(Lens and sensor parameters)
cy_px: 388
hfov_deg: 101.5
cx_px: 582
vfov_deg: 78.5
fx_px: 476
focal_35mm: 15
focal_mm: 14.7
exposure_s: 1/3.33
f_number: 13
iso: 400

==

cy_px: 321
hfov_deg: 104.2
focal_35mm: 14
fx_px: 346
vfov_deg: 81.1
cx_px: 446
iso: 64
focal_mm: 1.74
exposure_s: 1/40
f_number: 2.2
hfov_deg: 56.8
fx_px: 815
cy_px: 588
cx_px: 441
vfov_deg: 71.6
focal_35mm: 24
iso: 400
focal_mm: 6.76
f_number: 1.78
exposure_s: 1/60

ACTION ITEM =
From the entries above, write out only the lines starting at the line that holds "focal_mm: 1.74" and ending at the line that holds "exposure_s: 1/60", keeping both and matching them exactly.

SOLUTION FOR THIS EXERCISE =
focal_mm: 1.74
exposure_s: 1/40
f_number: 2.2
hfov_deg: 56.8
fx_px: 815
cy_px: 588
cx_px: 441
vfov_deg: 71.6
focal_35mm: 24
iso: 400
focal_mm: 6.76
f_number: 1.78
exposure_s: 1/60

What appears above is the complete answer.